VANCOUVER — A NAFTA panel has backed the U.S. International Trade Commission’s decision regarding softwood lumber imports from Canada but British Columbia’s industry group still hopes for an ultimate victory.
The U.S. Lumber Coalition says the decision affirms the USITC determination from December that the imports “materially injured” American producers and workers.
It says in a news release that the harm is caused by the Canadian government providing its lumber industry “massive subsidies” and dumping those products into the U.S. market.
Jeff Bromley is the chair of the United Steelworkers’ wood council and says the news comes as a surprise.
“Extremely disappointing. This is unexpected. In the past, softwood lumber disputes, most recently in 2006-2007, we had won at the NAFTA panel,” he says.
The tariffs, which are on average 21 per cent for Canadian timber, were imposed three years ago, after the previous agreement expired.
Bromley says the steep tariff ushered in a difficult era for the sector.
“It was just another gut punch for the industry. We’ve suffered through mill closures. The fibre supply has gone down. The 20 per cent increase to the costs of our timber for our main customer was a blow to the industry.”
He jokes that he’s almost immune to the bad news.
“It’s closure after closure. In BC we’ve had six of our sawmills – ones where our United Steelworkers are employed – including one this week. Canfor has closed the Isle Pierre mill west of Prince George affecting over 100 of our members.”

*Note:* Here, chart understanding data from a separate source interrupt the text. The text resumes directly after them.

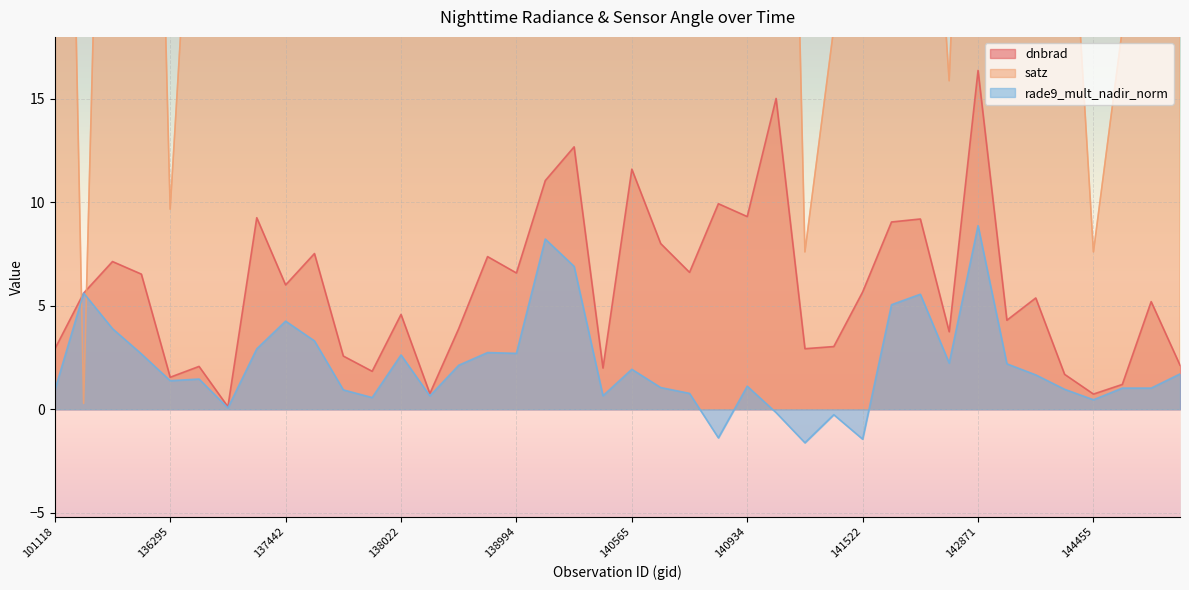

Reading left to right, list all the values displayed in this chart.

dnbrad: 2.9	5.6	7.1	6.5	1.6	2.1	0.1	9.3	6.0	7.5	2.6	1.8	4.6	0.8	3.9	7.4	6.6	11.1	12.7	2.0	11.6	8.0	6.6	9.9	9.3	15.0	2.9	3.0	5.7	9.1	9.2	3.7	16.4	4.3	5.4	1.7	0.7	1.2	5.2	2.1
satz: 69.5	0.3	54.3	64.6	9.7	33.1	50.0	69.8	26.0	45.1	58.2	67.3	31.0	18.2	54.4	52.0	64.6	37.3	50.1	55.7	66.9	45.2	59.0	58.3	47.6	67.4	7.6	18.4	69.1	39.7	37.1	15.9	50.2	42.7	67.4	30.9	7.6	18.4	69.0	39.6
rade9_mult_nadir_norm: 0.9	5.6	3.9	2.7	1.4	1.5	0.1	2.9	4.3	3.3	0.9	0.6	2.6	0.6	2.1	2.7	2.7	8.2	6.9	0.7	1.9	1.1	0.8	-1.4	1.1	-0.2	-1.6	-0.3	-1.4	5.1	5.6	2.2	8.9	2.2	1.7	1.0	0.5	1.0	1.0	1.7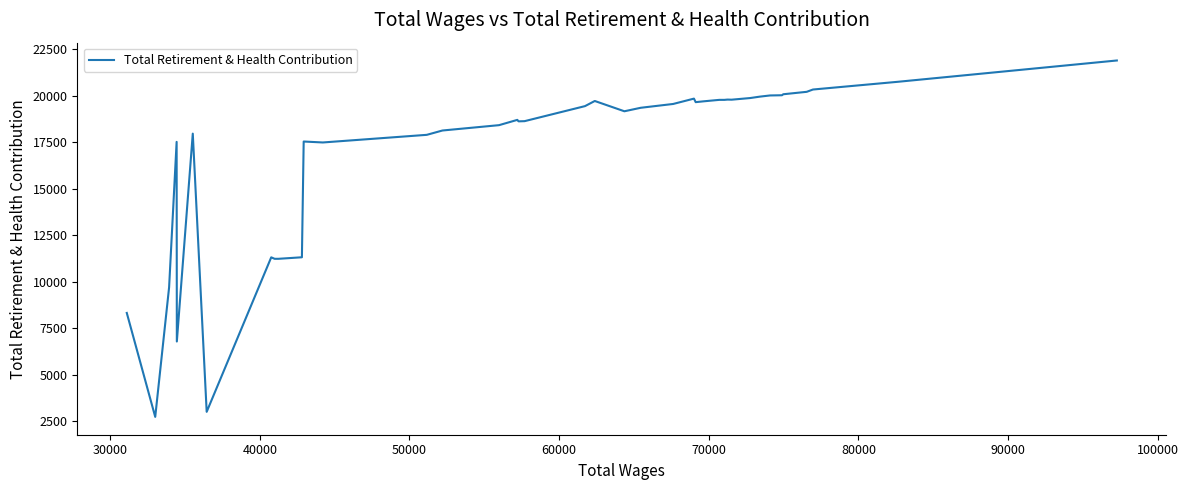

What is the maximum value shown in the chart?

21886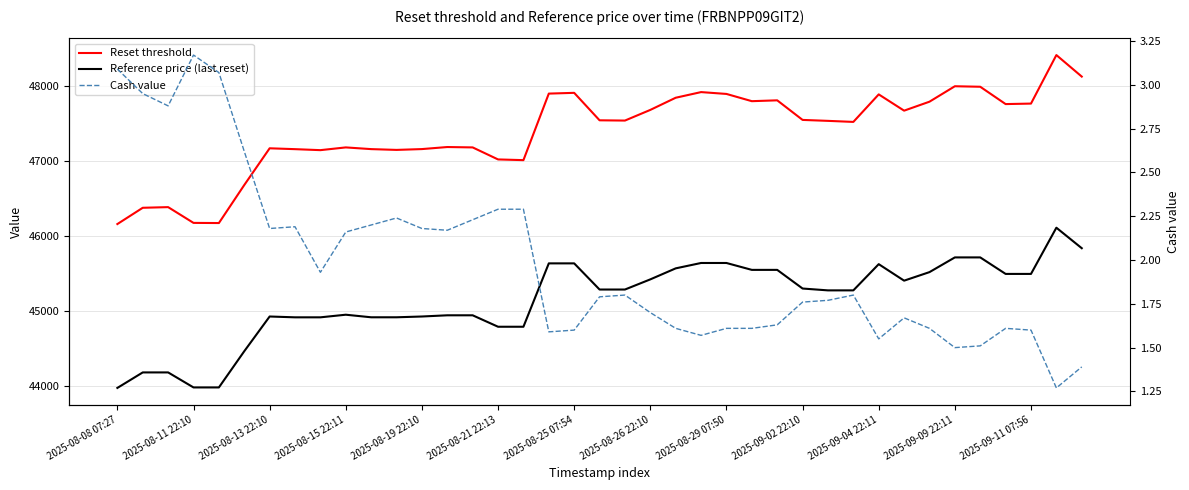

What is the difference between the highest and lowest values at 31?

47669.2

The BC Lumber Trade Council also says it is disappointed by Friday’s decision, saying it remains convinced that the determination that the U.S. industry is injured by Canadian lumber imports is “flawed and without merit.”
Despite the decision, it said Canada still has pending World Trade Organization and NAFTA challenges to the U.S. Department of Commerce’s underlying countervailing duty and anti-dumping duty determinations that have yet to be resolved.
Council president Susan Yurkovich says the group representing provincial producers is confident those proceedings will again support Canada’s position and rule the duties are unwarranted.
“We will continue to work with the Government of Canada to vigorously defend against baseless U.S. trade action on softwood lumber,” she said in a news release.
Bromley points out tariffs are about to be reduced. The U.S. Department of Commerce ruled in January that duties should be sharply curtailed starting in August depending on the company and the province.
For lumber produced at Canfor in BC, for example, the tariff was due to go down to five per cent.
“But unfortunately, due to COVID-19, the commerce department gave the industry gave notice it’s going to be another two months before those duties are recalculated,” notes Bromley.